A couple of things to look at in addition to the areas we’ve already discussed. In the Japanese yen it ultimately went and closed right back down at the speed lines. We were looking to see if we could get it closed back above the speed lines and make another attempt at a speed line to 20 trade. We’ve had a couple of attempts at that already. We get one bar closed above and the next follows through more than 50% of the way but then gets killed off of the stochastic spike. Then back over here (on my charts at 12:37) we made another attempt that closed back below the speed lines so we didn’t get the attempt over here. Now, today we made another attempt but we couldn’t get the close back above the speed lines so, once again, we still don’t have that nice close back above the speed lines to help up forecast the move to the 20. I’m just going to be watching this now more so from an accumulation distribution perspective going into tomorrow and beyond. We’ve got an accumulation bar here and a distribution bar here (on my charts at 13:06). Can we effectively break above the distribution for a move back to the 20 or do we break below the low for intensified selling.
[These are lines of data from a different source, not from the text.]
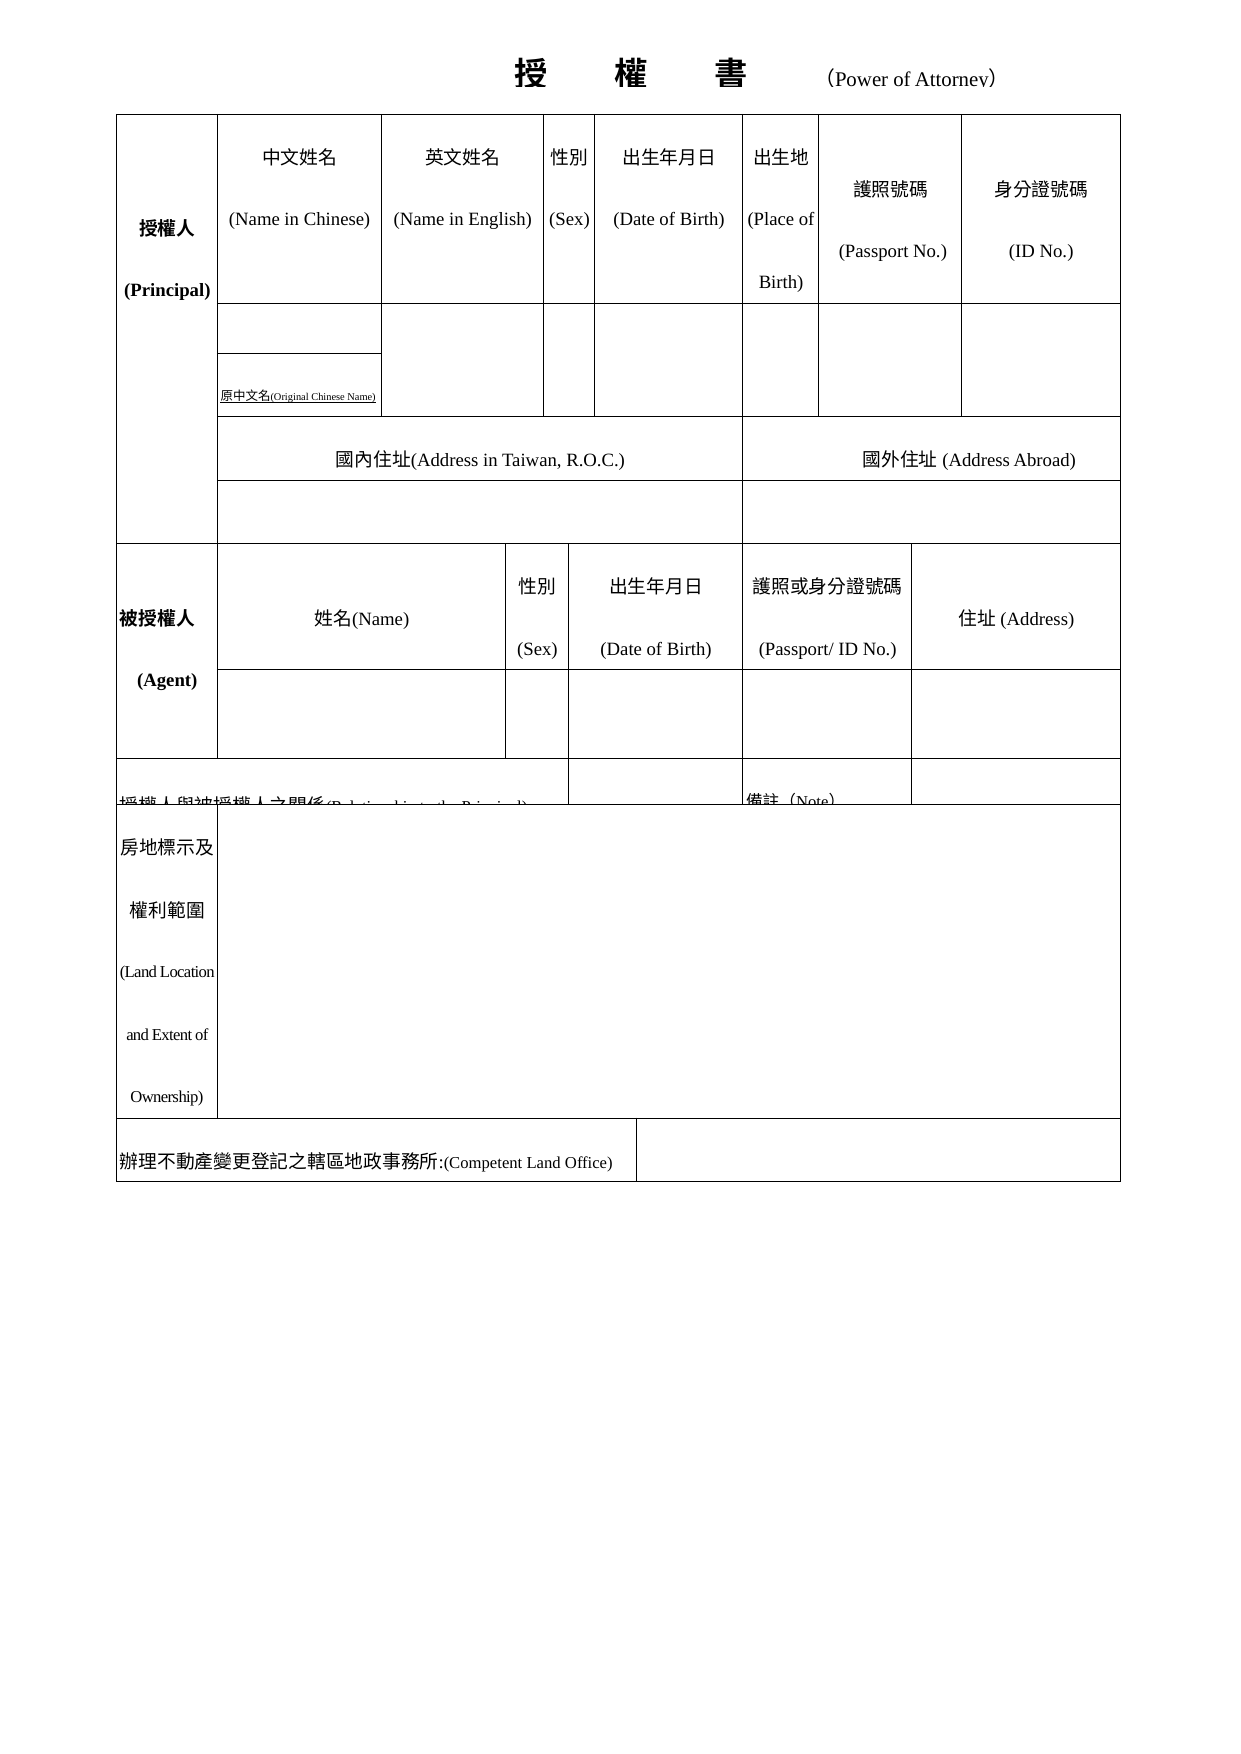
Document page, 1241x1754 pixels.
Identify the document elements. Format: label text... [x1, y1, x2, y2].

table_cell [819, 304, 961, 416]
table_cell 護照或身分證號碼 (Passport/ ID No.) [743, 544, 911, 669]
table_cell 國內住址(Address in Taiwan, R.O.C.) [218, 417, 742, 479]
table_cell 姓名(Name) [218, 544, 505, 669]
table_cell [743, 670, 911, 758]
table_cell [218, 481, 742, 543]
table_header 英文姓名 (Name in English) [382, 115, 543, 302]
table_header 中文姓名 (Name in Chinese) [174, 41, 1040, 95]
table_header 出生年月日 (Date of Birth) [595, 115, 742, 302]
table_cell 國外住址 (Address Abroad) [743, 417, 1120, 479]
table_cell [962, 304, 1120, 416]
table_cell [912, 670, 1120, 758]
table_cell [382, 304, 543, 416]
table_cell 住址 (Address) [912, 544, 1120, 669]
table_cell [569, 670, 742, 758]
table_header 中文姓名 (Name in Chinese) [218, 115, 381, 302]
table_cell 出生年月日 (Date of Birth) [569, 544, 742, 669]
table_header 性別 (Sex) [544, 115, 594, 302]
table_cell 性別 (Sex) [506, 544, 568, 669]
table_cell [743, 304, 818, 416]
table_cell [506, 670, 568, 758]
table_cell [218, 670, 505, 758]
table_cell 原中文名(Original Chinese Name) [218, 354, 381, 416]
table_cell [595, 304, 742, 416]
table_cell [218, 805, 1120, 1117]
table_cell 辦理不動產變更登記之轄區地政事務所:(Competent Land Office) [117, 1119, 636, 1181]
table_cell [544, 304, 594, 416]
table_cell 被授權人 (Agent) [117, 544, 217, 758]
table_header 身分證號碼 (ID No.) [962, 115, 1120, 302]
table_cell [912, 759, 1120, 804]
table_cell [637, 1119, 1120, 1181]
table_cell 房地標示及 權利範圍 (Land Location and Extent of Ownership) [117, 805, 217, 1117]
table_cell 備註（Note） [743, 759, 911, 804]
table_cell 授權人與被授權人之關係(Relationship to the Principal) [117, 759, 568, 804]
table_cell [569, 759, 742, 804]
table_header 出生地 (Place of Birth) [743, 115, 818, 302]
table_cell [218, 304, 381, 352]
table_header 授權人 (Principal) [117, 115, 217, 543]
table_cell [743, 481, 1120, 543]
table_header 護照號碼 (Passport No.) [819, 115, 961, 302]
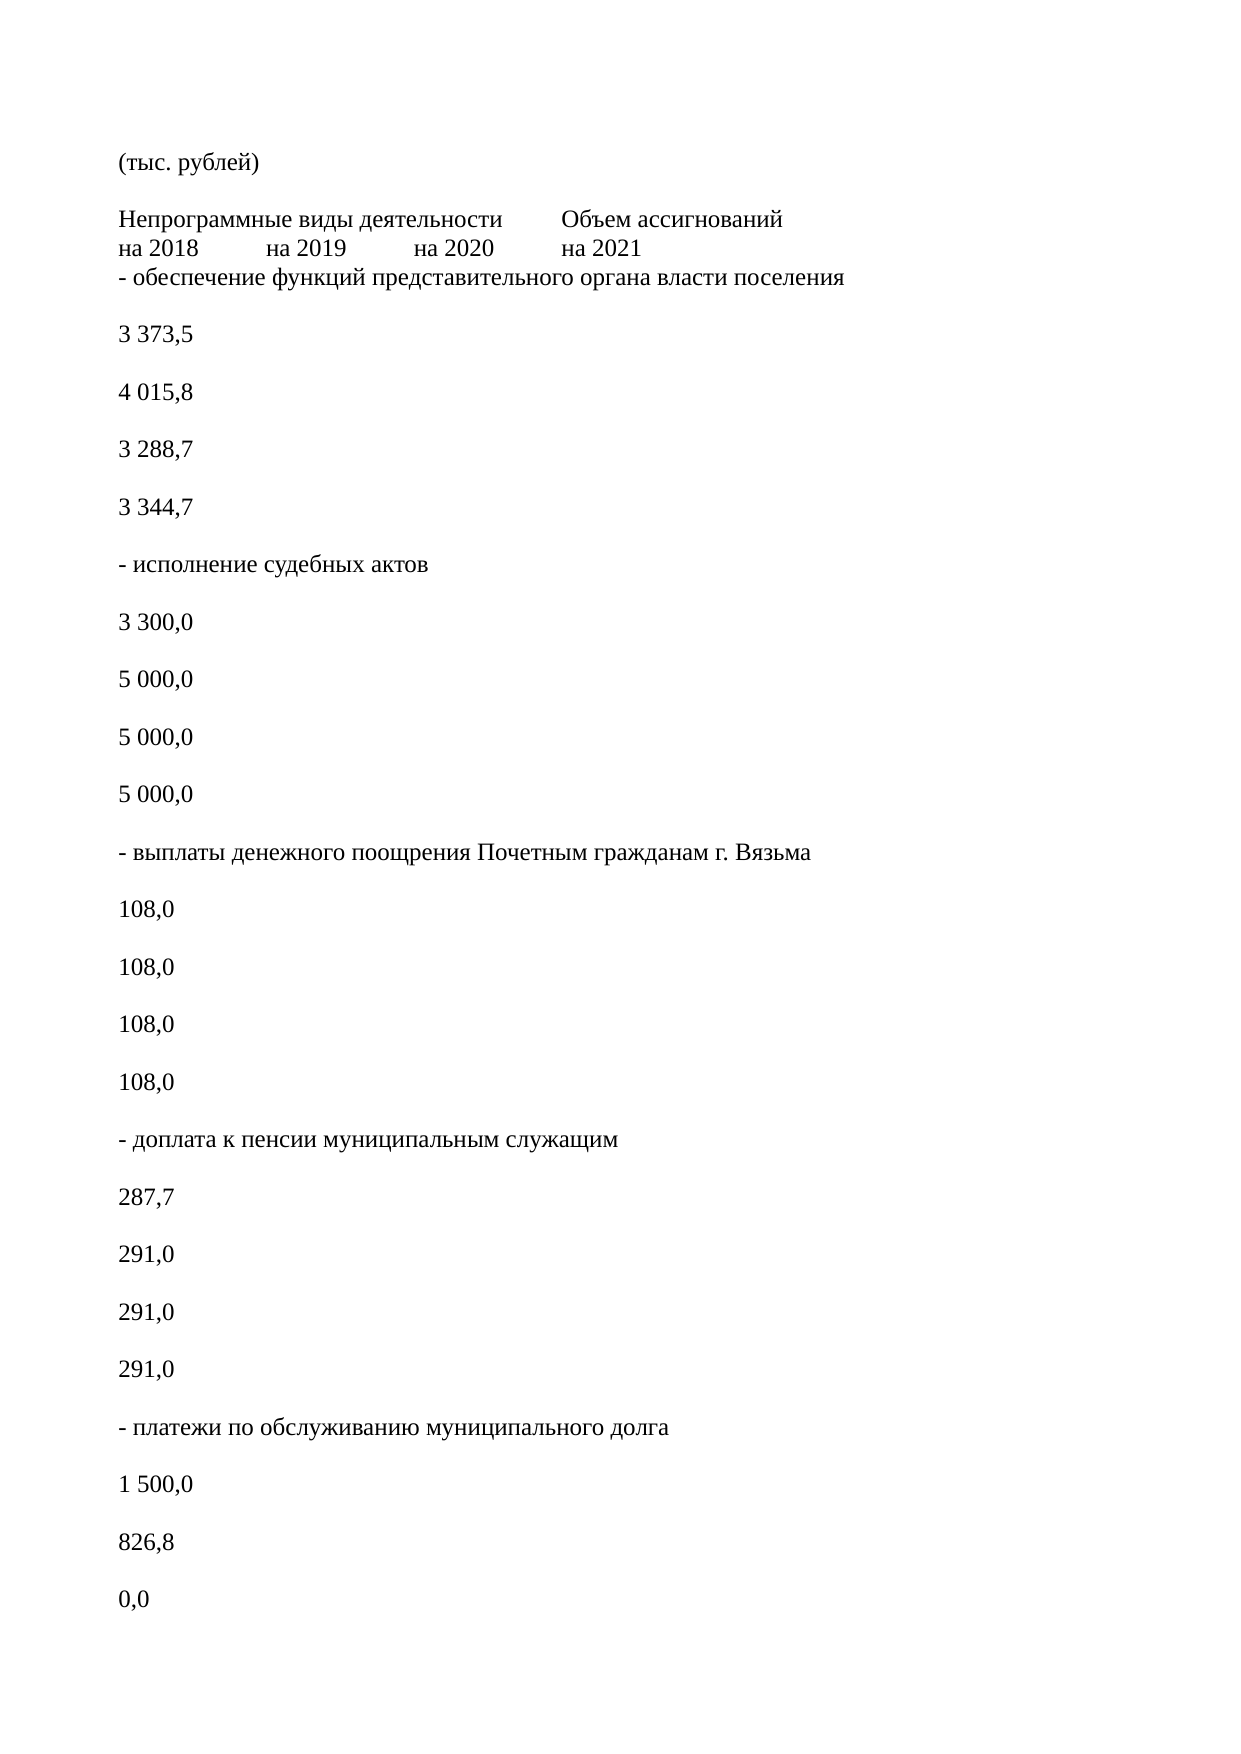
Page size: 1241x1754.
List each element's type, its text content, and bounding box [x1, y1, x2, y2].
As far as the bond is concerned, again, on the financial side, much like gold it is subject to volatile move and volatility. I think for the most part the best thing to do is to step aside from this for the time being. Certainly the next major thing I’d like to see is a break down below this recent accumulation bar that we had over here (on my charts at 13:39) because the likelihood of that foretelling a move down to the next key support is high. Let’s see if over the next couple of days if the news can break us back down below there. That would be the more favored trade. Otherwise, I’ll probably skip some of the long-side trading over here and focus on some of the other instruments like the stock index futures, gold, crude oil and individual options plays.

Those are a couple of key things and I will look forward to seeing you guys here in the Live Trading Room tomorrow morning or in tomorrow night’s videos. It’s great to be back with you guys. Great trading to last week. Great start to this week. I’m looking forward to following through and closing out this week strong with all the great FOMC stuff coming up.